Most of the regular Arabic publications and periodicals dedicated to children are limited to comic books and stories translated from other languages. There is no newspaper dedicated for children.
This educational gap is not only limited to media targeted towards children, for there is also a shortage of adult media which is concerned with child issues. Some organisations are trying to fill in the void by encouraging journalists to approach this neglected area. UNICEF-Yemen had just concluded a three day workshop in Ibb for rural journalists coming from Ibb, Taiz and Dhale', which aimed at sensitizing journalists towards children rights and issues. The workshop was under the theme “Journalists lead the way”, which is apt to their role in real life.

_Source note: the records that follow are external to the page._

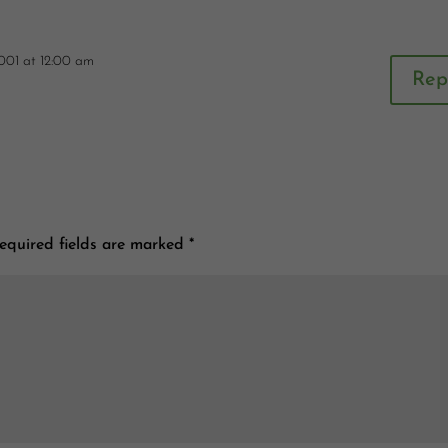
001 at 12:00 am
Rep
equired fields are marked
*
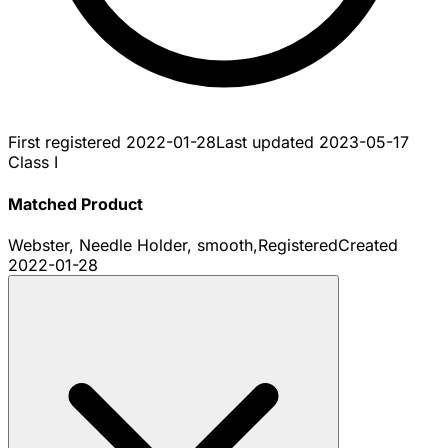
First registered
2022-01-28
Last updated
2023-05-17
Class I
Matched Product
Webster, Needle Holder, smooth,
Registered
Created
2022-01-28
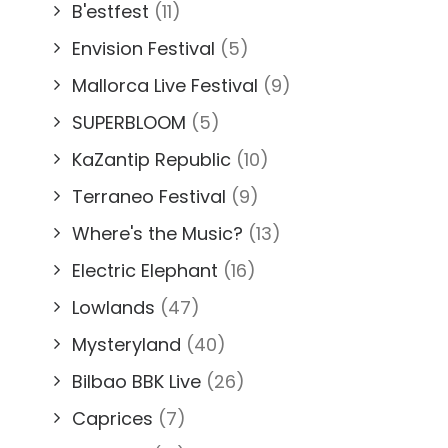
B'estfest
(11)
Envision Festival
(5)
Mallorca Live Festival
(9)
SUPERBLOOM
(5)
KaZantip Republic
(10)
Terraneo Festival
(9)
Where's the Music?
(13)
Electric Elephant
(16)
Lowlands
(47)
Mysteryland
(40)
Bilbao BBK Live
(26)
Caprices
(7)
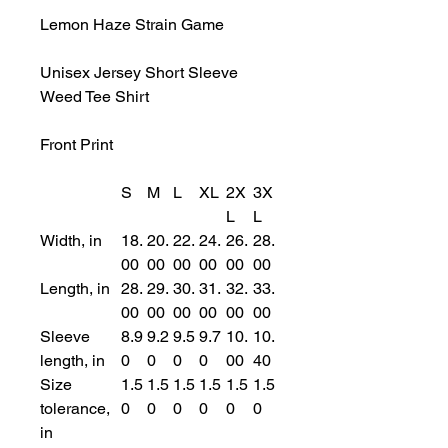
Lemon Haze Strain Game
Unisex Jersey Short Sleeve
Weed Tee Shirt
Front Print
S
M
L
XL
2X
3X
L
L
Width, in
18.
20.
22.
24.
26.
28.
00
00
00
00
00
00
Length, in
28.
29.
30.
31.
32.
33.
00
00
00
00
00
00
Sleeve
8.9
9.2
9.5
9.7
10.
10.
length, in
0
0
0
0
00
40
Size
1.5
1.5
1.5
1.5
1.5
1.5
tolerance,
0
0
0
0
0
0
in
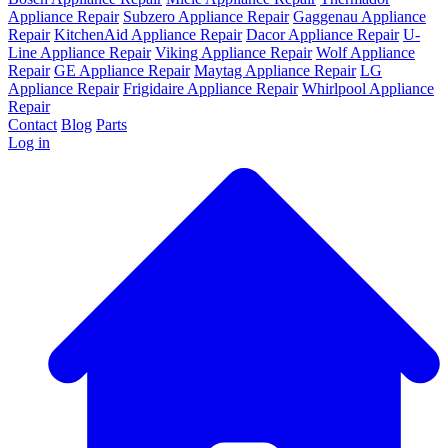
Appliance Repair
Subzero Appliance Repair
Gaggenau Appliance
Repair
KitchenAid Appliance Repair
Dacor Appliance Repair
U-
Line Appliance Repair
Viking Appliance Repair
Wolf Appliance
Repair
GE Appliance Repair
Maytag Appliance Repair
LG
Appliance Repair
Frigidaire Appliance Repair
Whirlpool Appliance
Repair
Contact
Blog
Parts
Log in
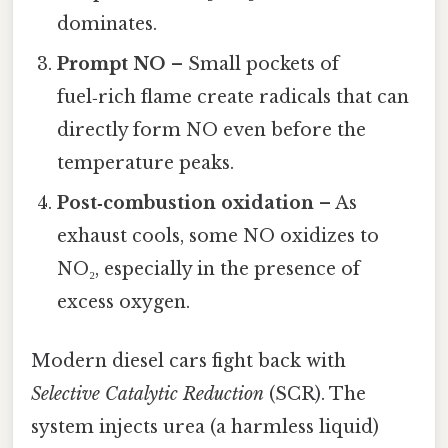
dominates.
Prompt NO
– Small pockets of
fuel‑rich flame create radicals that can
directly form NO even before the
temperature peaks.
Post‑combustion oxidation
– As
exhaust cools, some NO oxidizes to
NO₂, especially in the presence of
excess oxygen.
Modern diesel cars fight back with
Selective Catalytic Reduction
(SCR). The
system injects urea (a harmless liquid)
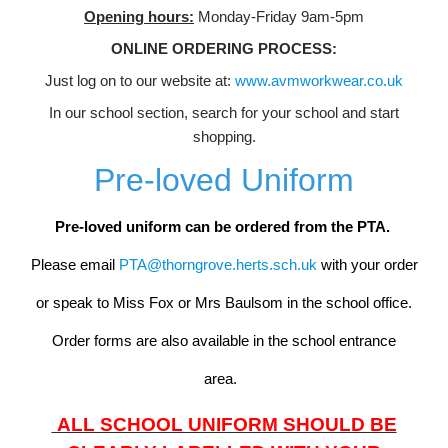
Opening hours:
Monday-Friday 9am-5pm
ONLINE ORDERING PROCESS:
Just log on to our website at:
www.avmworkwear.co.uk
In our school section, search for your school and start
shopping.
Pre-loved Uniform
Pre-loved uniform can be ordered from the PTA.
Please email
PTA@thorngrove.herts.sch.uk
with your order
or speak to Miss Fox or Mrs Baulsom in the school office.
Order forms are also available in the school entrance
area.
ALL SCHOOL UNIFORM SHOULD BE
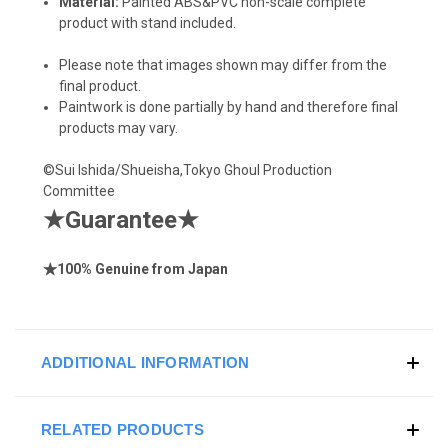
Material:
Painted ABS&PVC non-scale complete
product with stand included.
Please note that images shown may differ from the
final product.
Paintwork is done partially by hand and therefore final
products may vary.
©Sui Ishida/Shueisha,Tokyo Ghoul Production
Committee
★
Guarantee
★
★
100% Genuine from Japan
ADDITIONAL INFORMATION
RELATED PRODUCTS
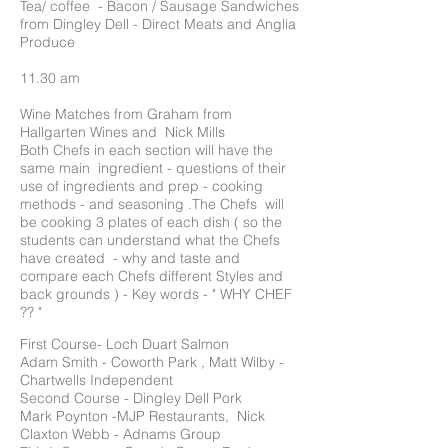
Tea/ coffee - Bacon / Sausage Sandwiches
from Dingley Dell - Direct Meats and Anglia
Produce
11.30 am
Wine Matches from Graham from
Hallgarten Wines and Nick Mills
Both Chefs in each section will have the
same main ingredient - questions of their
use of ingredients and prep - cooking
methods - and seasoning .The Chefs will
be cooking 3 plates of each dish ( so the
students can understand what the Chefs
have created - why and taste and
compare each Chefs different Styles and
back grounds ) - Key words - " WHY CHEF
?? "
First Course- Loch Duart Salmon
Adam Smith - Coworth Park , Matt Wilby -
Chartwells Independent
Second Course - Dingley Dell Pork
Mark Poynton -MJP Restaurants, Nick
Claxton Webb - Adnams Group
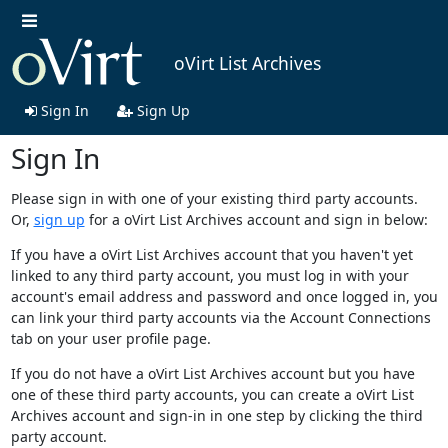
oVirt List Archives
Sign In
Sign Up
Sign In
Please sign in with one of your existing third party accounts.
Or,
sign up
for a oVirt List Archives account and sign in below:
If you have a oVirt List Archives account that you haven't yet
linked to any third party account, you must log in with your
account's email address and password and once logged in, you
can link your third party accounts via the Account Connections
tab on your user profile page.
If you do not have a oVirt List Archives account but you have
one of these third party accounts, you can create a oVirt List
Archives account and sign-in in one step by clicking the third
party account.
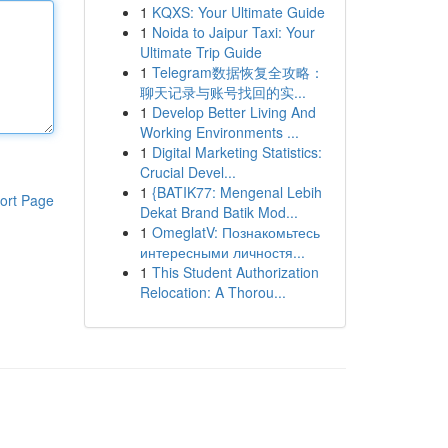
1
KQXS: Your Ultimate Guide
1
Noida to Jaipur Taxi: Your
Ultimate Trip Guide
1
Telegram数据恢复全攻略：
聊天记录与账号找回的实...
1
Develop Better Living And
Working Environments ...
1
Digital Marketing Statistics:
Crucial Devel...
1
{BATIK77: Mengenal Lebih
ort Page
Dekat Brand Batik Mod...
1
OmeglatV: Познакомьтесь
интересными личностя...
1
This Student Authorization
Relocation: A Thorou...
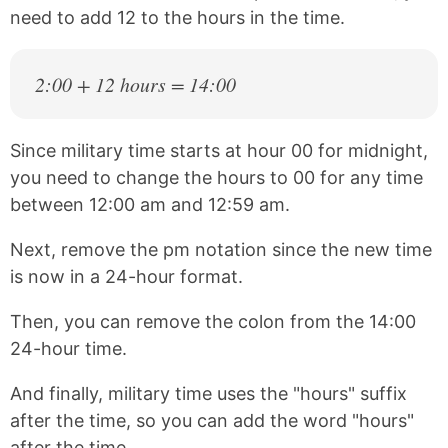
need to add 12 to the hours in the time.
2:00 + 12 hours = 14:00
Since military time starts at hour 00 for midnight,
you need to change the hours to 00 for any time
between 12:00 am and 12:59 am.
Next, remove the pm notation since the new time
is now in a 24-hour format.
Then, you can remove the colon from the 14:00
24-hour time.
And finally, military time uses the "hours" suffix
after the time, so you can add the word "hours"
after the time.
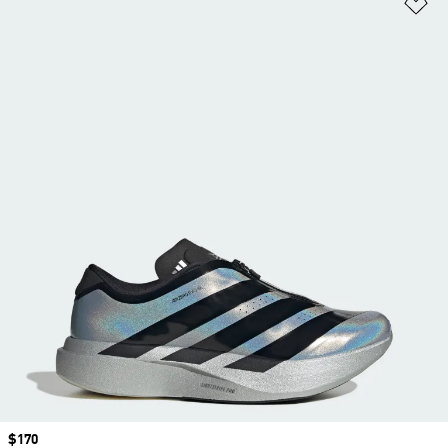
Ad
Price
$170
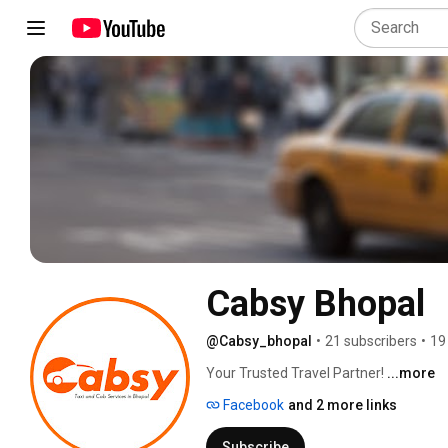
Cabsy Bhopal
@Cabsy_bhopal
•
21 subscribers
•
19
Your Trusted Travel Partner! 
...more
Facebook
and 2 more links
Subscribe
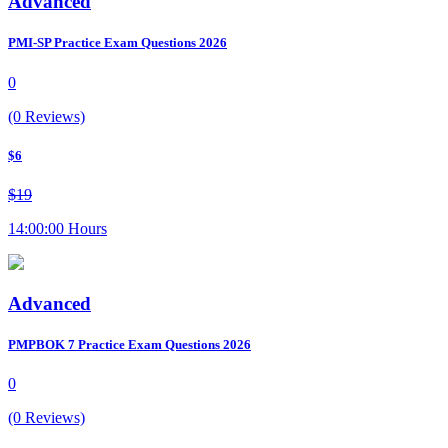
Advanced
PMI-SP Practice Exam Questions 2026
0
(0 Reviews)
$6
$19
14:00:00 Hours
Advanced
PMPBOK 7 Practice Exam Questions 2026
0
(0 Reviews)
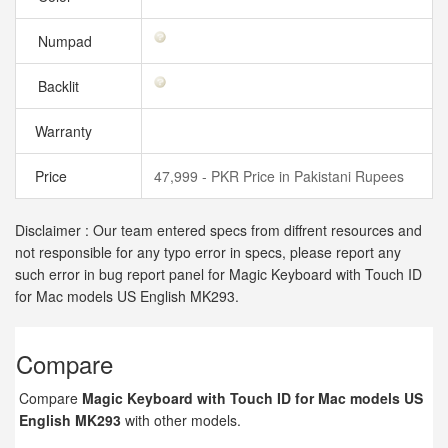
Numpad
Backlit
Warranty
Price
47,999 - PKR Price in Pakistani Rupees
Disclaimer : Our team entered specs from diffrent resources and
not responsible for any typo error in specs, please report any
such error in bug report panel for Magic Keyboard with Touch ID
for Mac models US English MK293.
Compare
Compare
Magic Keyboard with Touch ID for Mac models US
English MK293
with other models.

The journalists were interested in these topics and most of their complains was that publishers and editors in chief did not encourage articles about children, let alone stories directed towards children. Another problem was the technical skills required to tackle such issues.
Dina's demand to read the newspaper, despite the fact that it might just go over her head, made me feel guilty. As a leading journalist, I know it is my responsibility to provide her and all the other children with constructive and educating material in order to equip them with sufficient knowledge to play their role in the near future as adults.
Director Mimi Leder touched this issue in the brilliant movie “Pay it Forward”. I am particularly talking about a particular scene at the beginning of the movie where the seventh grade teacher Eugene Simonet (Kevin Spacey) asks the students what do they think the world expects from them. Trevor McKinney (Haley Joel Osment) replies that the world expects nothing from them as children because they are too young to influence life. But then Eugene asks them a striking question: what if time comes and you are a part of the adult life and discover that the world is a big disappointment?
You would have to see the movie (that is if you haven't yet) to know what I am talking about. But the bottom line is that there has to be a preparation phase for children while they are in their growing phase so that when they come of age they are ready and prepared to face the real world and make the best of it.
This is why it is important to create media for children. The whole future is for the children, so wouldn't be asking too much if we dedicate some of our time for them? I don't think so.